The administration additionally plans to build on their ongoing work to “continue to diversify the college, promote full inclusion in our classrooms, houses and workspaces [and] provide sustained education on living, learning and working in an intercultural context,” according to the statement.

“The Provost’s Office and the Office of Inclusion, Diversity and Equity have been working with faculty search committee chairs to apply best practices in inclusive recruitment and selection,” the email stated, a step which students recommended at the sit-in and town hall last semester.

Raven Fowlkes-Witten ’17, the primary organizer of last semester’s walk-out, said they were confused about the institution’s goals after reading the email.

Although hiring more PoC faculty is important in having the demographics of the student body represented in the staff and selecting students ‘from a diverse pool’ will allow for more opportunities for underrepresented groups as well as move against a racially homogenous school – these initiatives don’t fix the issues students already face on campus,” Fowlkes-Witten said. “I, as well as many other students, struggle with their use of the word ‘inclusion.’”

President of the Black Students’ Alliance Alexys Butler ’16 seemed to have a more optimistic view.

“I think President McCartney is doing great work with her colleagues and is putting forth a great effort in ensuring that our Smith community is inclusive and diverse. I think because this is the beginning of work that’s going to take a long time, her goals are feasible,” said Butler, adding, “All in all I’m  excited for the work that’s happening, and I truly deem it to be feasible. Every journey begins with one step, and Smith is taking many steps.”

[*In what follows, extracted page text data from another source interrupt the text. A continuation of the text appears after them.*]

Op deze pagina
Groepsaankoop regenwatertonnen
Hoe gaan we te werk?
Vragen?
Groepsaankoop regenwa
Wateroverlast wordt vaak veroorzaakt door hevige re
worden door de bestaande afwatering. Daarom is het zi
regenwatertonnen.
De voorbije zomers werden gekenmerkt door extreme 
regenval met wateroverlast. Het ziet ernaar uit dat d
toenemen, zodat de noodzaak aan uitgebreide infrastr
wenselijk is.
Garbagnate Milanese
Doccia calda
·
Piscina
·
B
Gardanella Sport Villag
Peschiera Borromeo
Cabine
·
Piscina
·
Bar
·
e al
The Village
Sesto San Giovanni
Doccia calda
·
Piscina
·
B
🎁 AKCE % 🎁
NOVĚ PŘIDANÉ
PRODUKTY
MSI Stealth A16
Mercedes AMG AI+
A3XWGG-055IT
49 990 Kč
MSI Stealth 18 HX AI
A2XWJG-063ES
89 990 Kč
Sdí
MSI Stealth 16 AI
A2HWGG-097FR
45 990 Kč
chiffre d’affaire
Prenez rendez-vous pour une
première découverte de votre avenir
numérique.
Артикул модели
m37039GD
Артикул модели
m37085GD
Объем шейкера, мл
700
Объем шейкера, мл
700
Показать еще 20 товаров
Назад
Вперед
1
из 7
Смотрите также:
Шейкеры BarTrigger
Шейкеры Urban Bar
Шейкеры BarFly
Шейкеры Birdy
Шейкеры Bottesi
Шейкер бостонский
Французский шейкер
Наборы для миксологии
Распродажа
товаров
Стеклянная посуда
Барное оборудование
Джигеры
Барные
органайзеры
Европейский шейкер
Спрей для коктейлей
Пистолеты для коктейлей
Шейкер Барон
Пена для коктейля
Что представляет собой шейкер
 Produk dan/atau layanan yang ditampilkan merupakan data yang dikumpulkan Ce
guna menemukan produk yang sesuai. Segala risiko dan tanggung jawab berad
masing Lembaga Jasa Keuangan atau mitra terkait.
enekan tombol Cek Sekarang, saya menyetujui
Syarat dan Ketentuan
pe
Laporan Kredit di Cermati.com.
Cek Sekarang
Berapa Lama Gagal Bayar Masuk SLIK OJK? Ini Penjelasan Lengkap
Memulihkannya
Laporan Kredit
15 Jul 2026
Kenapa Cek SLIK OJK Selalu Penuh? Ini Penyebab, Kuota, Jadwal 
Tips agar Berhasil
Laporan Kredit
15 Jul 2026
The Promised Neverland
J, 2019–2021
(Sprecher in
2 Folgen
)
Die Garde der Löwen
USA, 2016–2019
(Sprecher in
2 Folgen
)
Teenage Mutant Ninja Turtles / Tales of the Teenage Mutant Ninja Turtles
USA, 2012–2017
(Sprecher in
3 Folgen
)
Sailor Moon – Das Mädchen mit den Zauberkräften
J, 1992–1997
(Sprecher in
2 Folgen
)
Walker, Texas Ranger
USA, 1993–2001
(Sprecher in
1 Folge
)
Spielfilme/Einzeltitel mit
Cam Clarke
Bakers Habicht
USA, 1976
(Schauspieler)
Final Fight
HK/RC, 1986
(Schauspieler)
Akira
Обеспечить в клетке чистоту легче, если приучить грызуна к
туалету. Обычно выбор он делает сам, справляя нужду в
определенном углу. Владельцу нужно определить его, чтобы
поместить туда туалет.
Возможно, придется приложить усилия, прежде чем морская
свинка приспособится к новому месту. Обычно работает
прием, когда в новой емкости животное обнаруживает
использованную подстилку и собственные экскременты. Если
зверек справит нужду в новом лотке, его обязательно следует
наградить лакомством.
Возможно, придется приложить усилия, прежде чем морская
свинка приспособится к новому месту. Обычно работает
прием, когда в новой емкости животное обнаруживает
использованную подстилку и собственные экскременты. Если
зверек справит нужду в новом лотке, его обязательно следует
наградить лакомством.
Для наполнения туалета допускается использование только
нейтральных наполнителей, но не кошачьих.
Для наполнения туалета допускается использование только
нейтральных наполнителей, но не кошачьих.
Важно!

“The college is also working with all faculty on programming that creates and supports inclusive classroom environments. Efforts to create more inclusive faculty efforts do not end at selection,” Hamilton and McCartney said in a joint-email in response to a request to comment from The Sophian. “Once a candidate is hired, the college focuses on retention and advancement through direct support of mentorship, development opportunities and supplemental resources for pre-tenure faculty.”

Butler said some members of the Black Students’ Alliance have attended meetings and been a part of President McCartney’s committee, and she is on Hamilton’s Chief Diversity Office Student Advisory Board.

“Each month [members of the Black Students’ Alliance] have brought our various concerns to him, and he’s brought them back to his colleagues and repeatedly assured us that his colleagues and many others in the community are working to fix the issues at hand,” said Butler.  Butler continued to say that McCartney has made herself available to both the Black Students’ Alliance and the Unity President’s Council, of which Butler is a also a member.     

“N’dea Drayton ’16, our [Black Students’ Alliance] co-chair, and I met with President McCartney and Dean Hamilton on Labor Day during fall semester, and she emphasized how much of a resource she wanted to be to us,” Butler said.

Butler also lauded Hamilton’s work on the campus climate survey, describing it as “crucial” to building a better community.    

“Student voices have always informed the efforts of the college, and we value the partnership of any individual or group that seeks to advance inclusion and diversity at Smith,” said Hamilton and McCartney. “The Pathways Campus Climate Survey, which will provide qualitative and quantitative data on the climate in our classrooms, houses and workplace, is in development and will also inform this process.”